→ Material supplied
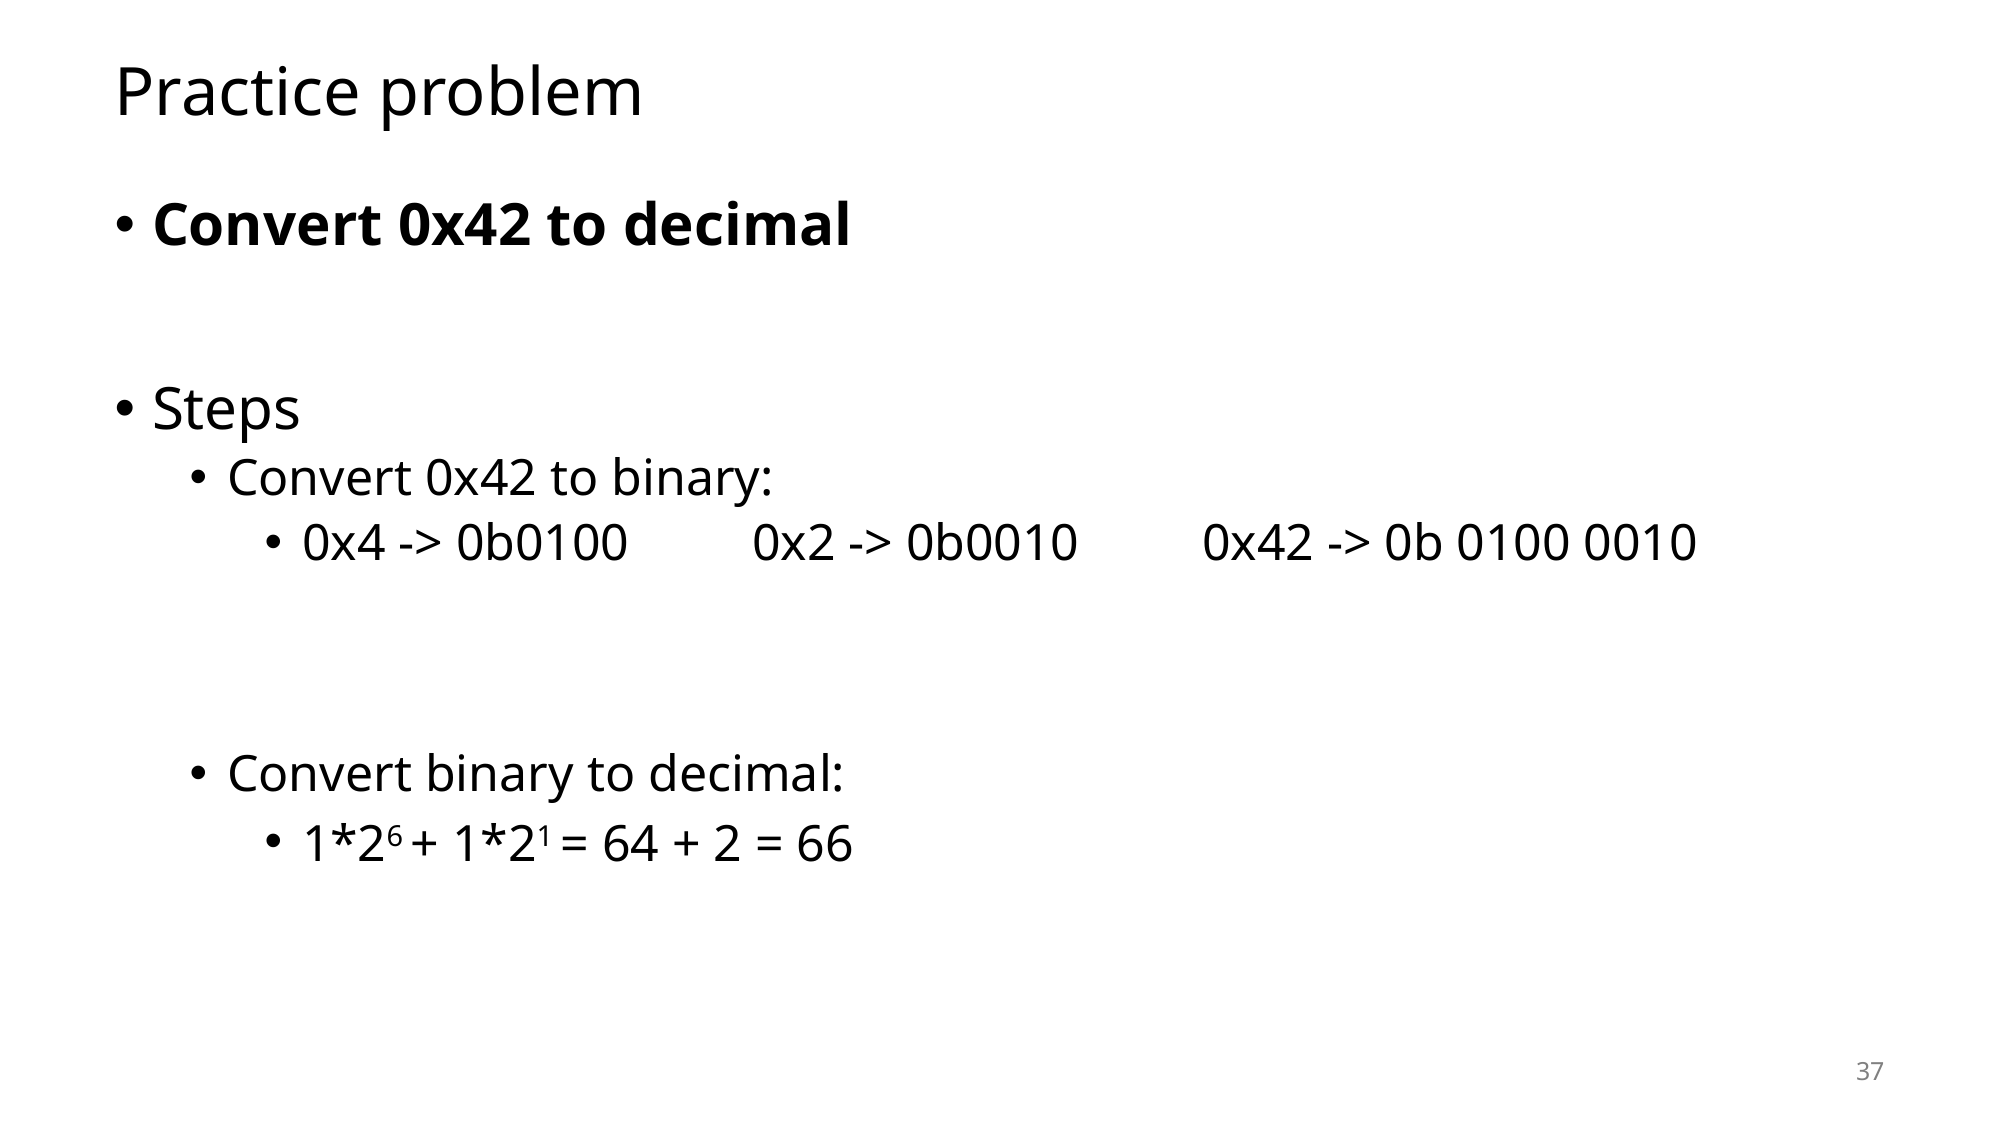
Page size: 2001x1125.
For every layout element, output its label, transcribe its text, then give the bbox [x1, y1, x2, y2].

list Convert 0x42 to decimal Steps Convert 0x42 to binary: 0x4 -> 0b0100 0x2 -> 0b0010 0x42 -> 0b 0100 0010 Convert binary to decimal: 1*26 + 1*21 = 64 + 2 = 66 [99, 187, 1900, 1013]
slide_number 37 [1749, 1042, 1900, 1103]
title Practice problem [99, 37, 1900, 150]
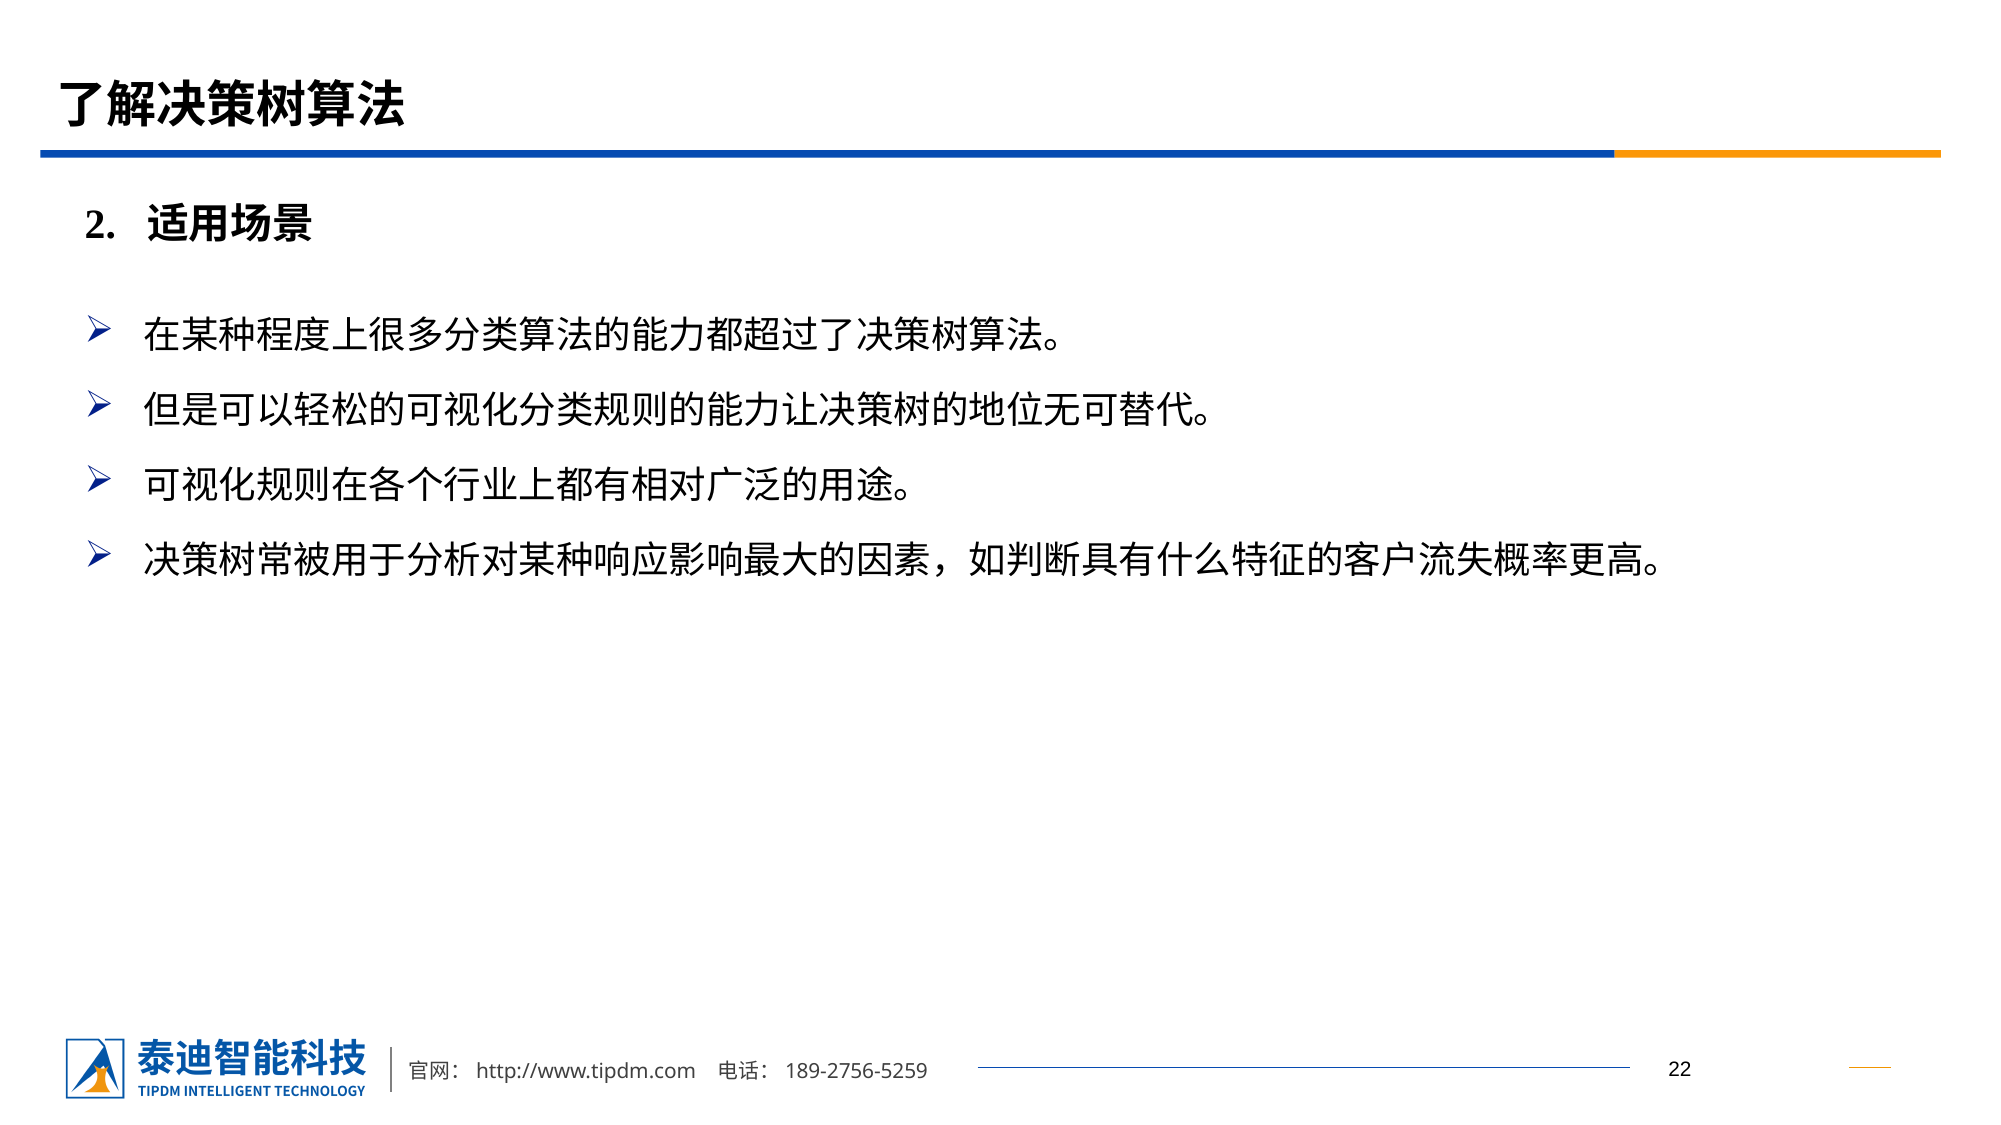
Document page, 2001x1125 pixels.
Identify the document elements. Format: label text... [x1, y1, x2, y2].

title 了解决策树算法 [41, 58, 1842, 146]
picture [52, 1028, 378, 1107]
list 2. 适用场景 [69, 186, 1892, 257]
list 在某种程度上很多分类算法的能力都超过了决策树算法。 但是可以轻松的可视化分类规则的能力让决策树的地位无可替代。 可视化规则在各个行业上都有相对广泛的用途。 决策树常被用于分析对某种响应影响最大的因素，如判断具有什么特征的客户流失概率更高。 [69, 281, 1892, 993]
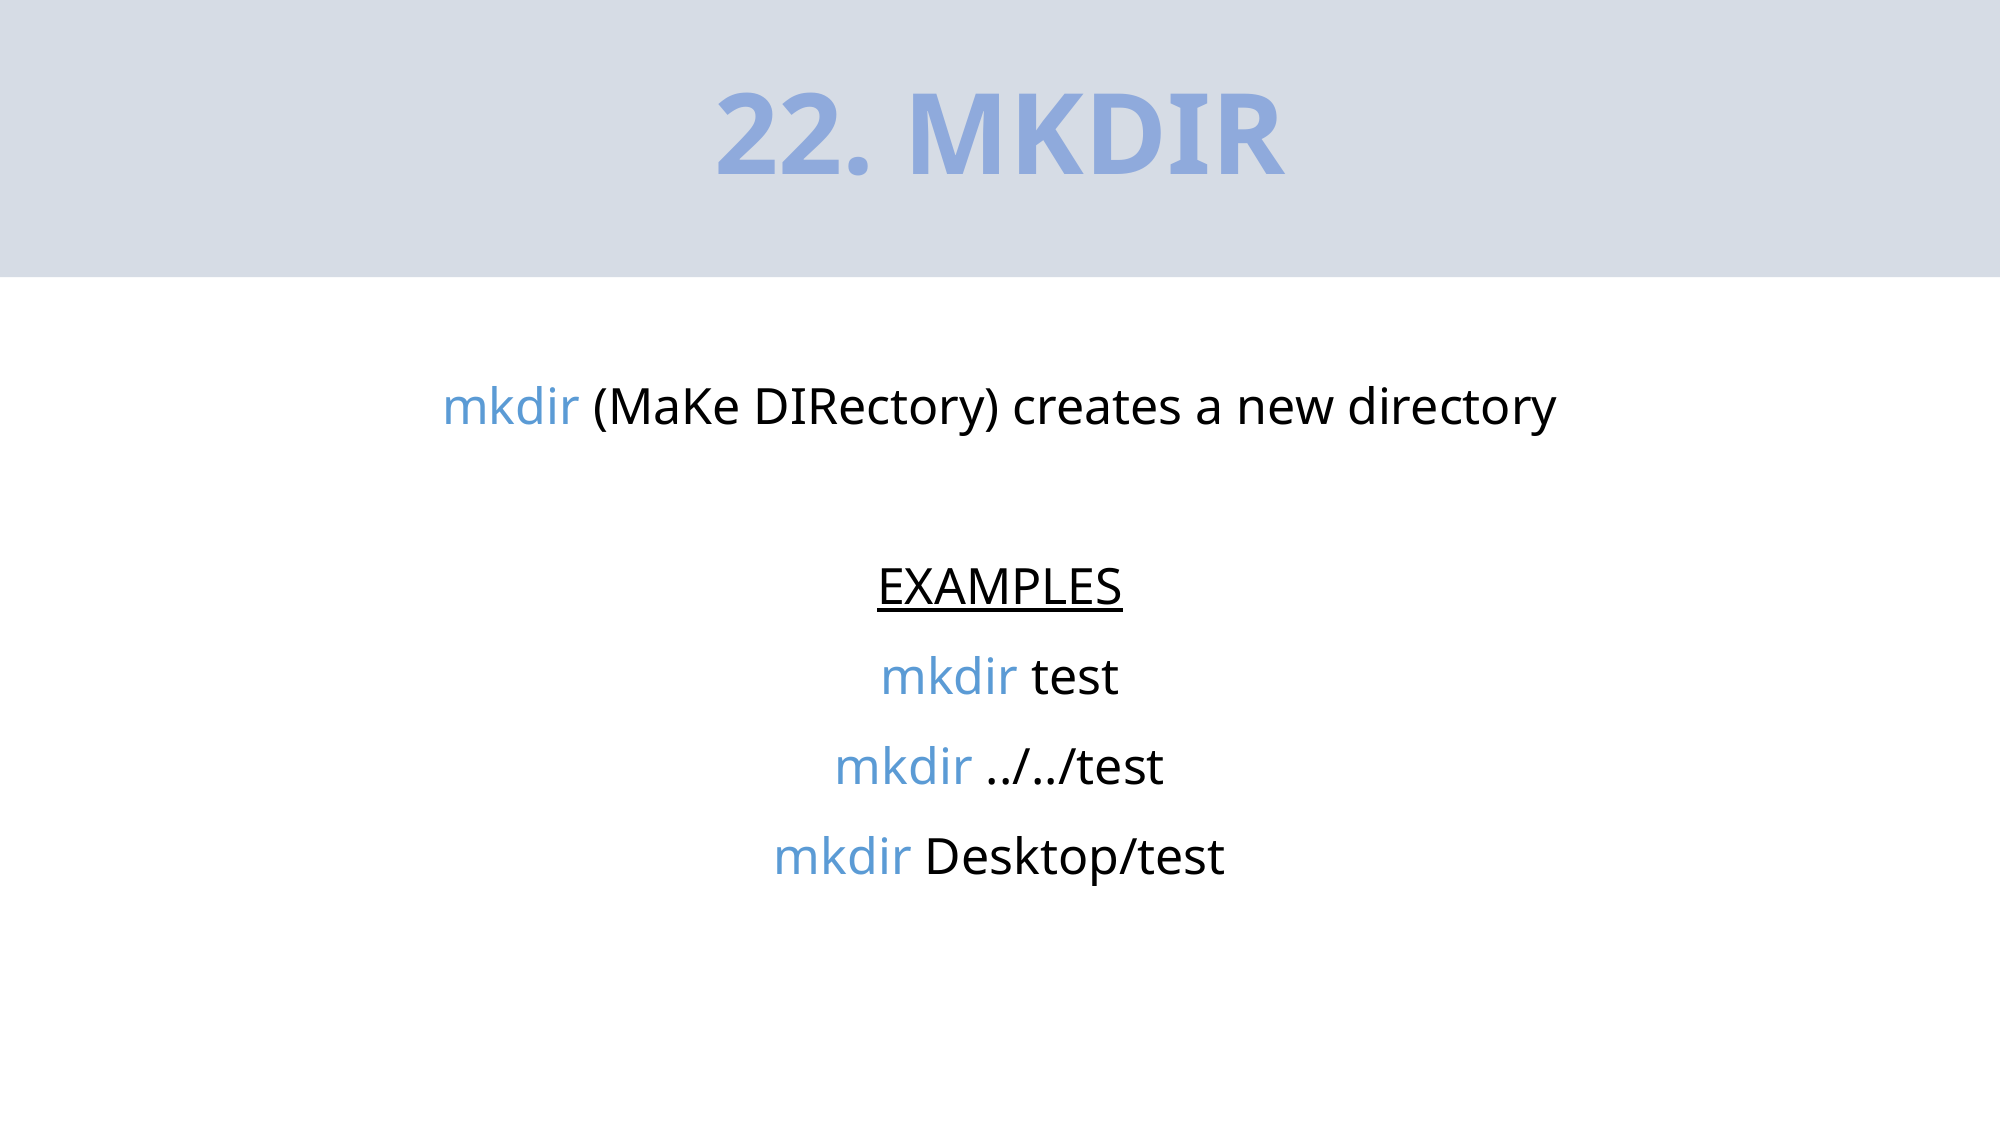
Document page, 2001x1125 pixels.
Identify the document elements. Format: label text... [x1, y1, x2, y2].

→ What you have to do
Retype each record exactly as it stands, but do not include the pictures.

→ The completed task
Page size: 2001x1125.
For every layout element, output its label, transcribe its text, then give the bbox [x1, y1, x2, y2].

list Convert 0x42 to decimal Steps Convert 0x42 to binary: 0x4 -> 0b0100 0x2 -> 0b0010 0x42 -> 0b 0100 0010 Convert binary to decimal: 1*26 + 1*21 = 64 + 2 = 66 [99, 187, 1900, 1013]
slide_number 37 [1749, 1042, 1900, 1103]
title Practice problem [99, 37, 1900, 150]
Document page, 2001x1125 pixels.
Identify the document elements. Format: label text... [x1, y1, x2, y2].

title 了解决策树算法 [41, 58, 1842, 146]
picture [52, 1028, 378, 1107]
list 2. 适用场景 [69, 186, 1892, 257]
list 在某种程度上很多分类算法的能力都超过了决策树算法。 但是可以轻松的可视化分类规则的能力让决策树的地位无可替代。 可视化规则在各个行业上都有相对广泛的用途。 决策树常被用于分析对某种响应影响最大的因素，如判断具有什么特征的客户流失概率更高。 [69, 281, 1892, 993]
Document page, 2001x1125 pixels.
Identify the document elements. Format: label text... [x1, y1, x2, y2].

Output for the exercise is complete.